Sequoia Capital, which over the decades has invested in Apple, Cisco, Google, Airbnb and YouTube, described their meeting with Bankman-Fried as likely “talking to the world’s first trillionaire.” Many of Sequoia’s partners became excited about Bankman-Fried after a meeting on Zoom in 2021. After several more meetings, Sequoia decided to invest in the company.
“I don’t know how I know, I just know. SBF is a winner,” wrote Adam Fisher, a business reporter who wrote a Bankman-Fried profile for the company, referring to Bankman-Fried as the his famous online moniker. The article, published in late September, was removed from Sequoia’s website.
Sequoia has reduced its $ 213 million investment to zero. A pension fund in Ontario, Canada also reduced its investment to zero.
In a concise statement, the Ontario Teachers’ Pension Fund said, “Of course, not all investments in this early stage asset class meet expectations.”

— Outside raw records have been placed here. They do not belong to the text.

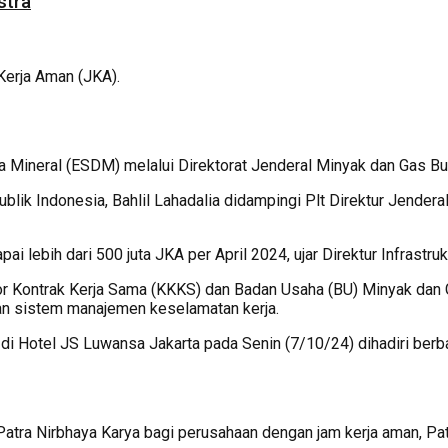
stra
Kerja Aman (JKA).
 Mineral (ESDM) melalui Direktorat Jenderal Minyak dan Gas Bu
lik Indonesia, Bahlil Lahadalia didampingi Plt Direktur Jende
i lebih dari 500 juta JKA per April 2024, ujar Direktur Infrastru
tor Kontrak Kerja Sama (KKKS) dan Badan Usaha (BU) Minyak da
n sistem manajemen keselamatan kerja.
Hotel JS Luwansa Jakarta pada Senin (7/10/24) dihadiri berba
 Patra Nirbhaya Karya bagi perusahaan dengan jam kerja aman, P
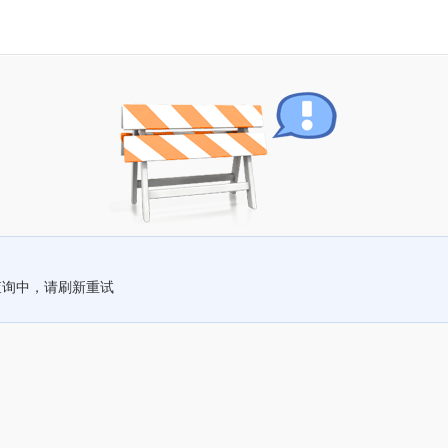
查询中，请刷新重试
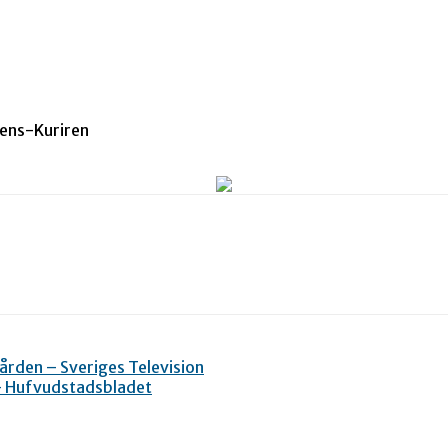
tens-Kuriren
ården – Sveriges Television
 – Hufvudstadsbladet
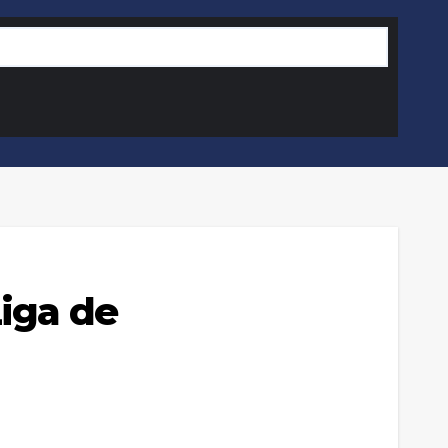
Liga de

But until last week, Bankman-Fried was seen as a white knight for the industry. Whenever the cryptocurrency industry has had one of its crises, Bankman-Fried was the person who would likely come with a bailout. When online trading platform Robinhood was in financial trouble earlier this year – collateral damage from falling stock and cryptocurrency prices – Bankman-Fried stepped in to buy a stake in the company in support.
When Bankman-Fried bought the assets of bankrupt cryptocurrency firm Voyager Digital for $ 1.4 billion this summer, it brought a sense of relief to Voyager account holders, whose assets have been frozen by its own bankruptcy. That bailout is now in question.
FTX’s failure began after cryptocurrency news bulletin CoinDesk ran a story, based on a leaked balance sheet from Alameda Research. History found that the relationship between FTX and Alameda Research was deeper and more intertwined than previously known, including the fact that FTX lent large amounts of FTT tokens to Alameda to help accumulate money. It triggered mass withdrawals from FTX, causing the cryptocurrency firm a very old financial problem: a bank run.
“FTX created a worthless token out of thin air and used it to make its balance sheet seem more solid than it actually was,” said Klippsten.
As the king of cryptocurrencies, Bankman-Fried’s influence was beginning to spill over into political and popular culture. FTX bought major sports sponsorship with Formula One Racing and bought the rights to an arena name in Miami and ran Super Bowl ads with “Seinfeld” creator Larry David. He pledged to donate $ 1 billion to Democrats in this election cycle – his actual donations were in the tens of millions – and prominent politicians like Bill Clinton were invited to speak at FTX conferences. Football star Tom Brady has invested in FTX, as has his future supermodel Gisele Bündchen.
Bankman-Fried had been the subject of some criticism prior to the collapse of FTX. Although he largely operated FTX outside of US jurisdiction from its headquarters in the Bahamas, Bankman-Fried was increasingly outspoken about the need for more regulation of the cryptocurrency industry. Many cryptocurrency advocates oppose government oversight. Now, the collapse of FTX may have helped support tighter regulation.
One such critic was Binance founder and CEO Changpeng Zhao. The feud between the two billionaires spread to Twitter, where Zhao and Bankman-Fried collectively commanded millions of followers. Zhao helped kickstart the withdrawals that condemned FTX when he said Binance would sell his stakes to him in FTX’s FTT crypto token.
“What a fucking show … and it will be cryptocurrencies (rather than a guy’s fault),” Zhao tweeted Saturday.